US sharemarkets closed higher overnight, with the Information Technology sector the strongest performer. Graphics designer Nvidia lifted 5.4%, Apple and Microsoft gained 3.3% and 2.9% respectively, while Alphabet added 1.8% and Facebook rose 1.5%. E-commerce giants Alibaba and Amazon also traded higher, both up 1.7%.
By the close of trade, the Dow Jones rose 1.1%, the S&P 500 added 1.4% and the NASDAQ lifted 2.1%.
The British economy sunk into its deepest recession on record in the second quarter, shrinking back to the size it was in 2003. Statistics released overnight showed GDP dropped 20.4% in the second quarter, compared with the first.
While some data suggest a modest improvement began in June, the Bank of England doesn’t expect the economy to fully recover until the end of 2021.

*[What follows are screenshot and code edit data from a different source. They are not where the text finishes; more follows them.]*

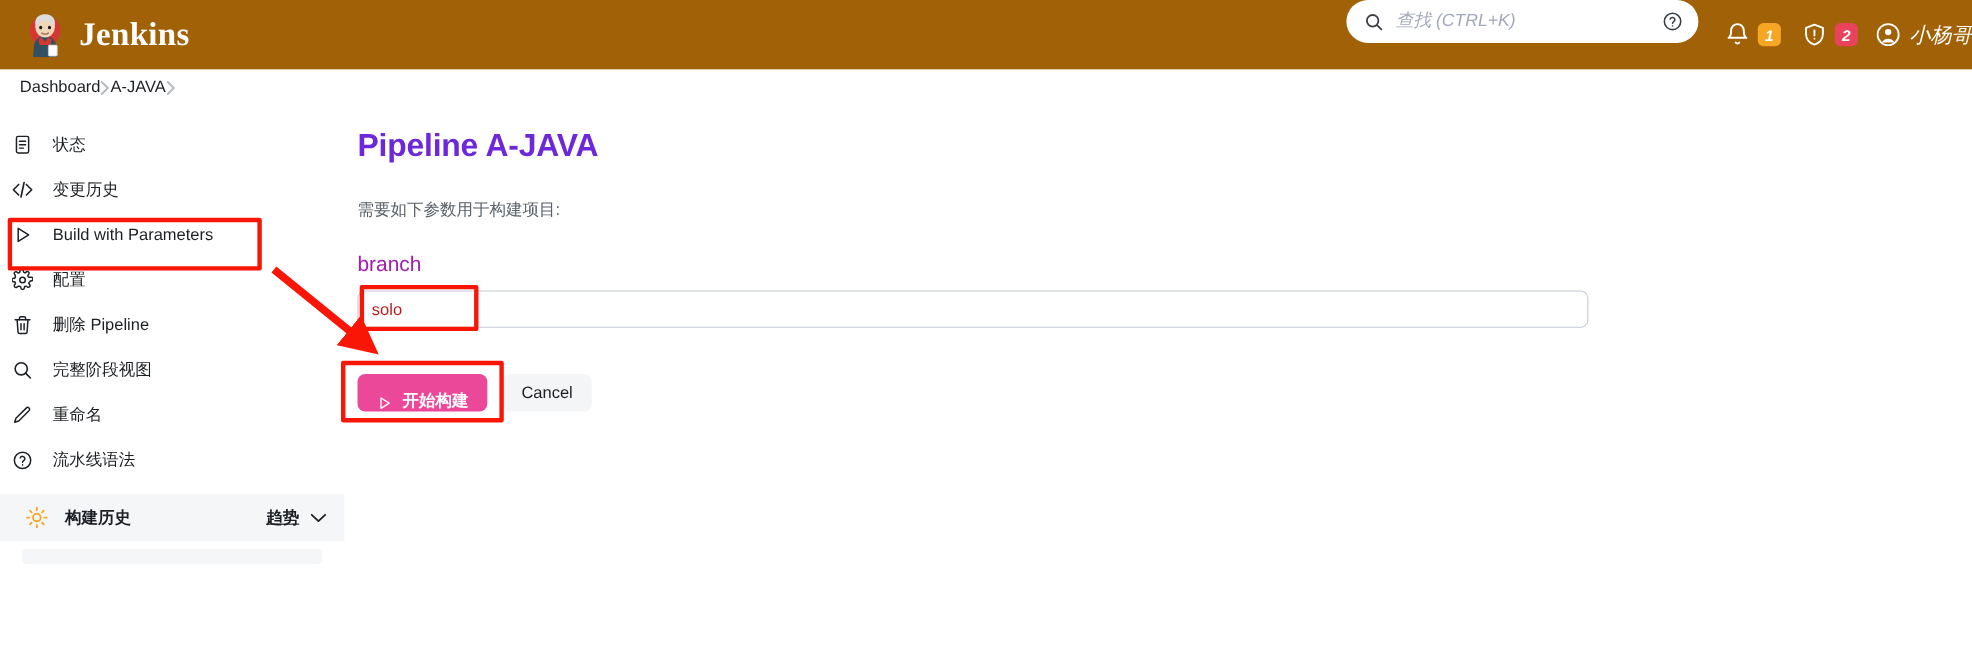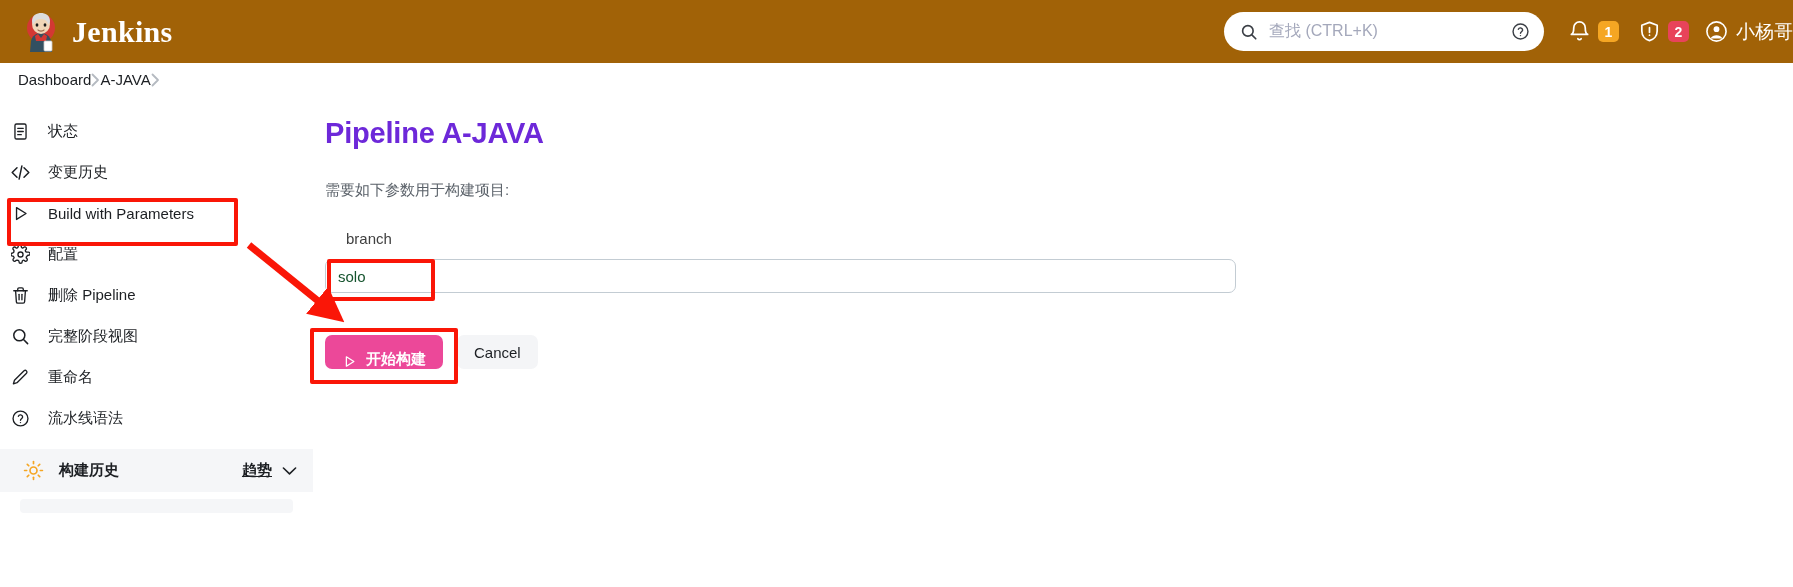--- a/index.html
+++ b/index.html
@@ -45,8 +45,8 @@
     right: 0; top: 0;
     height: 63px;
     display: flex;
-    align-items: center;
     gap: 0;
+    font-style: italic;
   }
   .search-box {
     width: 320px;

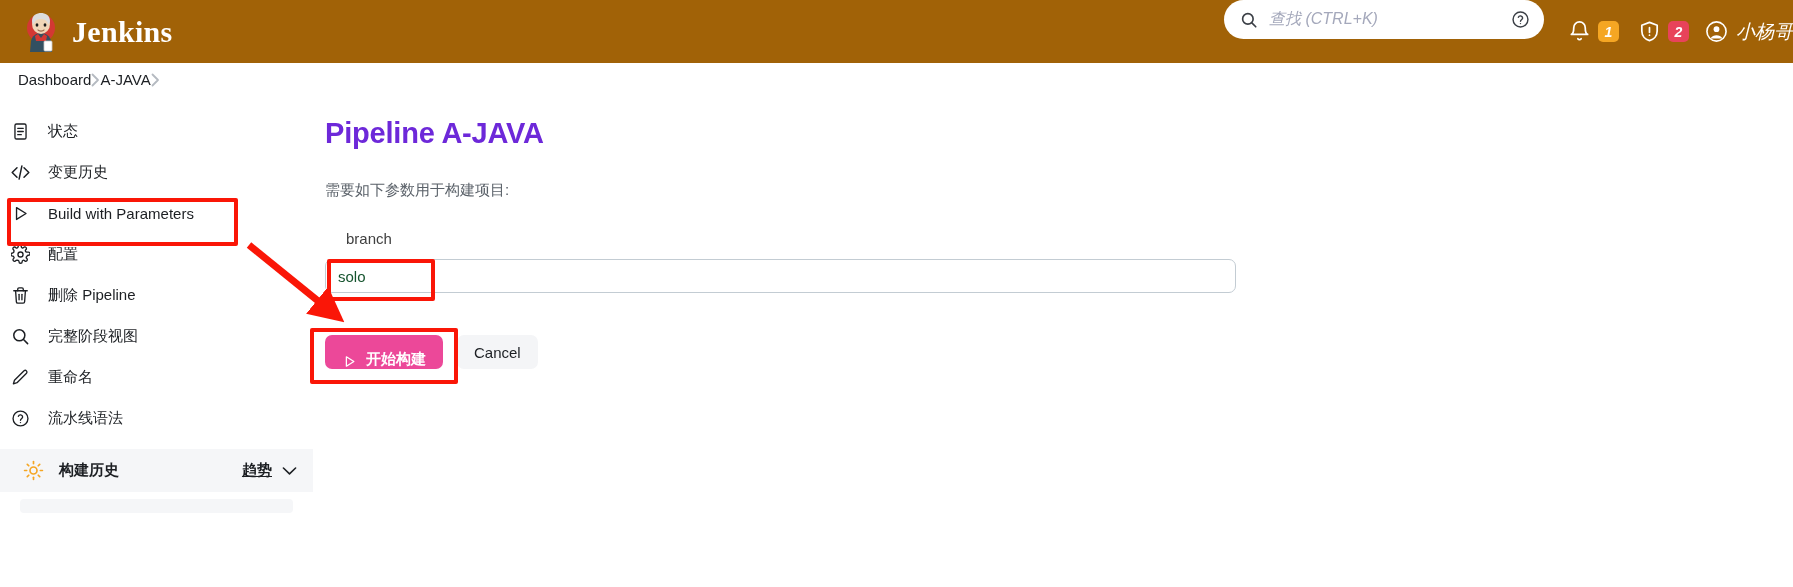--- a/index.html
+++ b/index.html
@@ -210,9 +210,8 @@
   }
   .param-label {
     margin-top: 30px;
-    font-size: 15px;
-    color: #404040;
-    margin-left: 21px;
+    font-size: 19px;
+    color: #a21caf;
   }
   .param-input {
     margin-top: 12px;

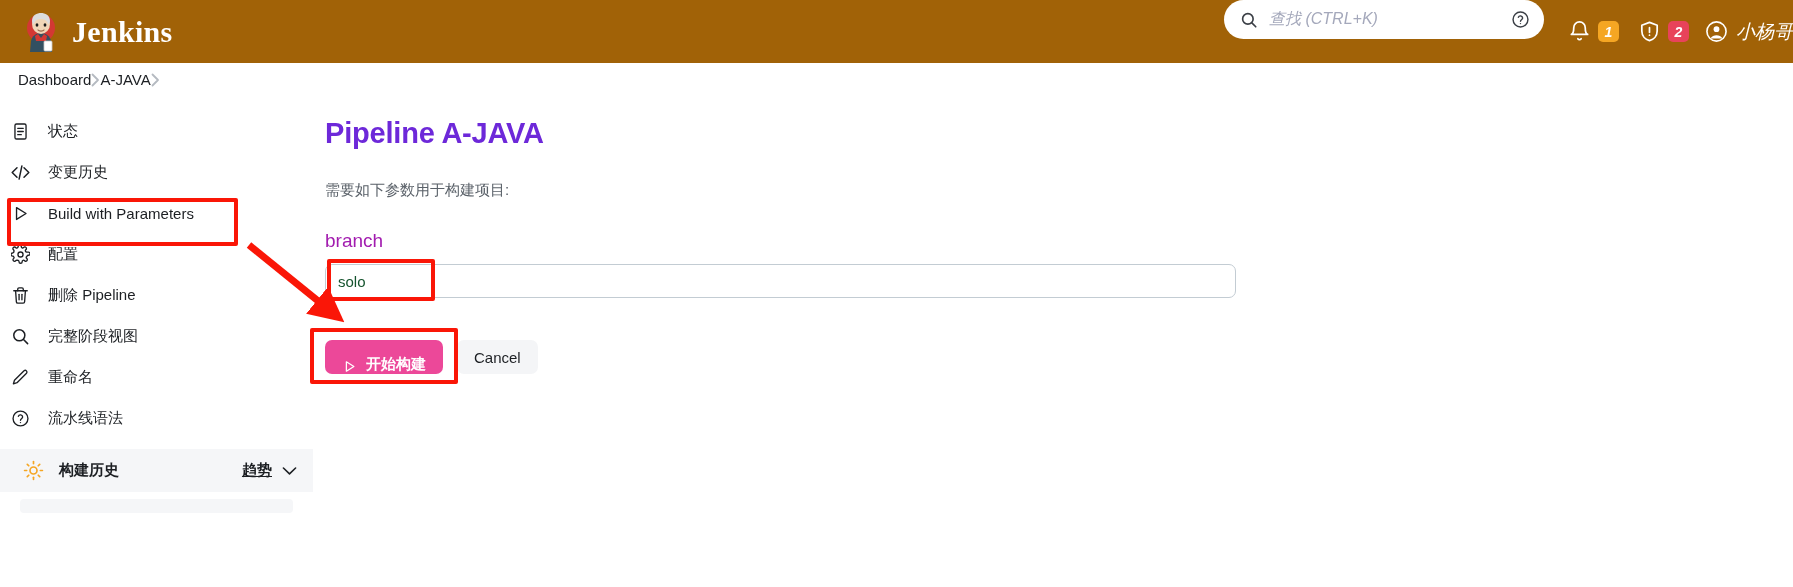--- a/index.html
+++ b/index.html
@@ -215,13 +215,13 @@
   }
   .param-input {
     margin-top: 12px;
-    width: 911px;
+    width: 1119px;
     height: 34px;
     border: 1px solid #c3ccd3;
     border-radius: 7px;
     background: #ffffff;
     font-size: 15px;
-    color: #14532d;
+    color: #b91c1c;
     padding: 0 12px;
     font-family: "Liberation Sans", "DejaVu Sans", sans-serif;
     outline: none;

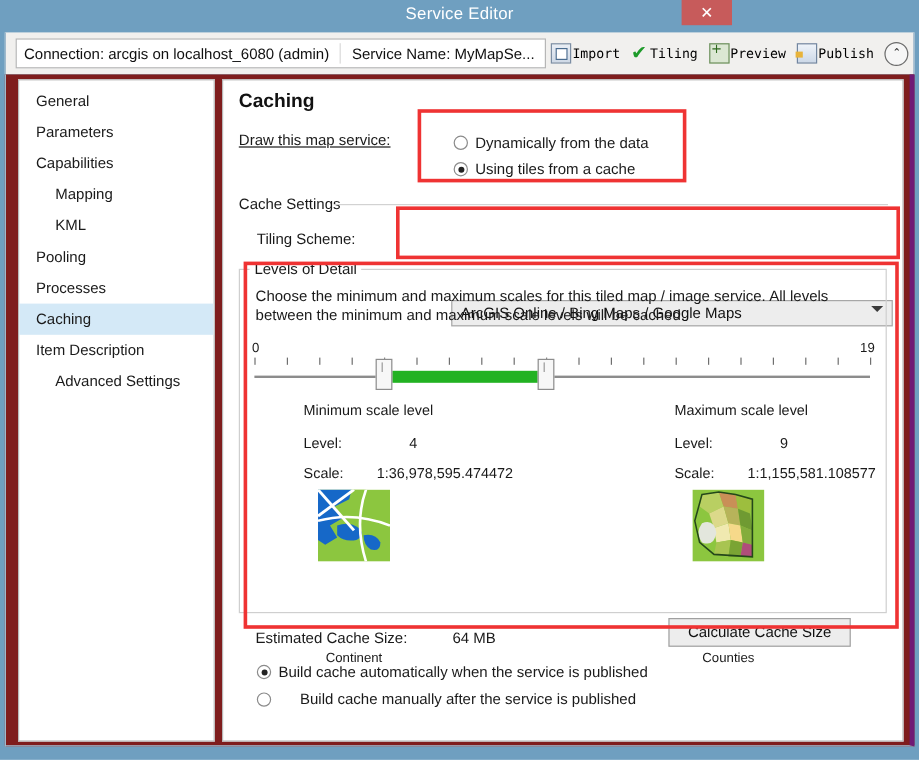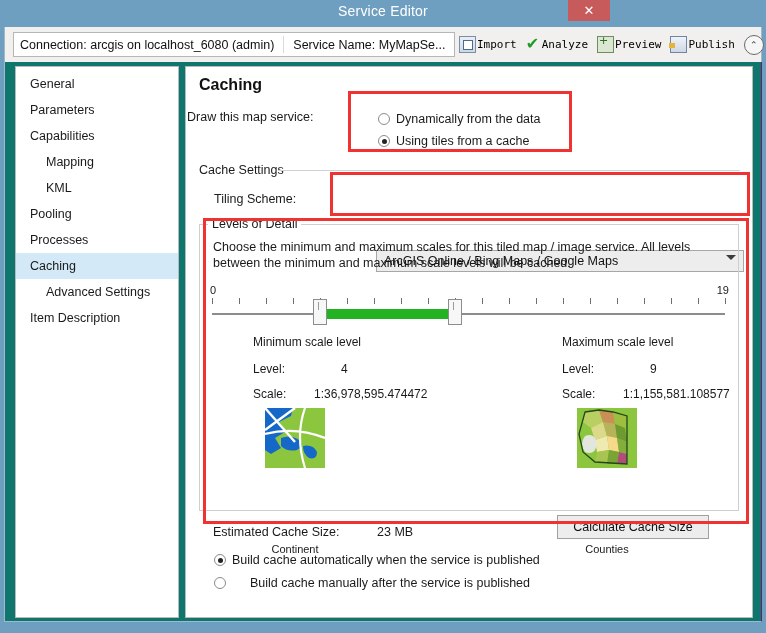--- a/index.html
+++ b/index.html
@@ -216,7 +216,7 @@
       </div>
       <div class="tb-item">
         <span class="tb-ico ico-check">✔</span>
-        <span>Analyze</span>
+        <span>Tiling</span>
       </div>
       <div class="tb-item">
         <span class="tb-ico ico-preview"></span>

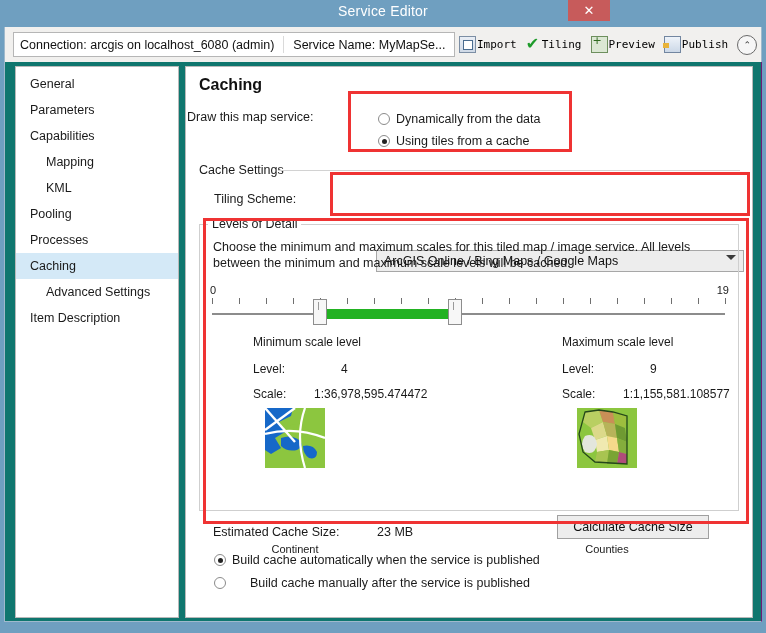--- a/index.html
+++ b/index.html
@@ -88,9 +88,9 @@
   
   .content{
     position:absolute;left:4px;top:62px;width:758px;height:560px;
-    background:#0f766e;
+    background:#7f1d1d;
     border-left:1px solid #9fb9cc;
-    border-right:1px solid #701a75;
+    border-right:4px solid #701a75;
     border-bottom:1px solid #9fb9cc;
     box-sizing:border-box;
   }

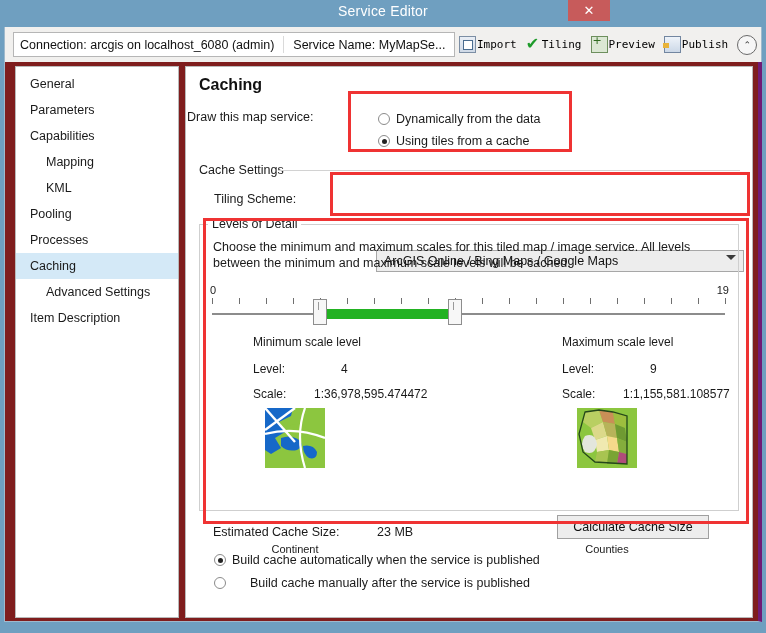--- a/index.html
+++ b/index.html
@@ -115,7 +115,7 @@
     font-size:16px;font-weight:bold;color:#111;
   }
   .lbl{font-size:12.5px;color:#1a1a1a;white-space:nowrap;}
-  .lbl-draw{position:absolute;left:1px;top:43px;}
+  .lbl-draw{position:absolute;left:13px;top:43px;text-decoration:underline;}
   .lbl-cachesettings{position:absolute;left:13px;top:96px;}
   .hr-cache{position:absolute;left:92px;top:103px;width:462px;height:1px;background:#d2d2d2;}
   .lbl-tiling{position:absolute;left:28px;top:125px;}

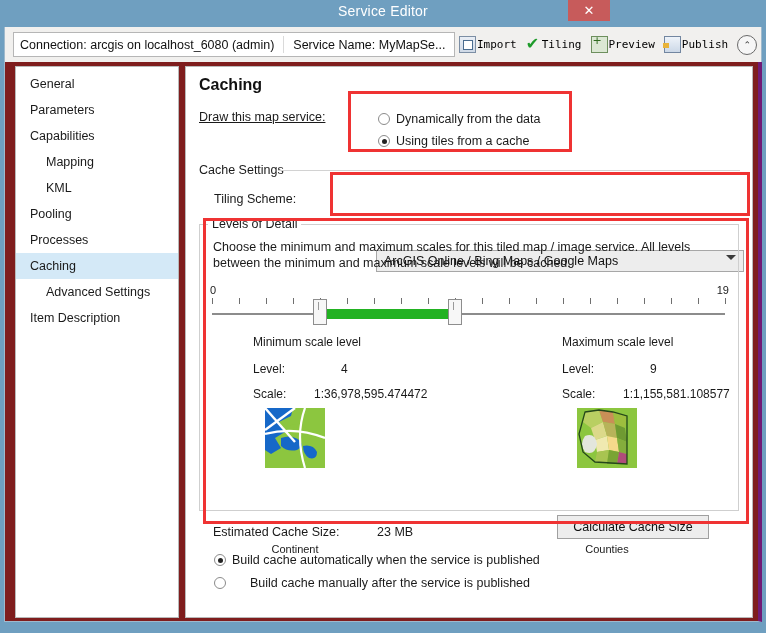--- a/index.html
+++ b/index.html
@@ -241,8 +241,8 @@
       <div class="side-item"><span>Pooling</span></div>
       <div class="side-item"><span>Processes</span></div>
       <div class="side-item sel"><span>Caching</span></div>
+      <div class="side-item"><span>Item Description</span></div>
       <div class="side-item indent"><span>Advanced Settings</span></div>
-      <div class="side-item"><span>Item Description</span></div>
     </div>
 
     <div class="mainpanel">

The second quarter decline was twice as deep as what was experienced in the US. Since the end of 2019 Britain has suffered the worst performance of any big European economy, with the exception of Spain.
Lockdowns in Britain started later than in neighbouring countries and was not eased until mid-June. The restrictions also affected a greater share of its population, for a longer period of time, especially when compared to the state-by-state shutdowns imposed in the US.
Despite the tremendously negative headline, markets continue to ‘look through’ the appalling economic data, with the UK benchmark FTSE100 gaining 2% yesterday.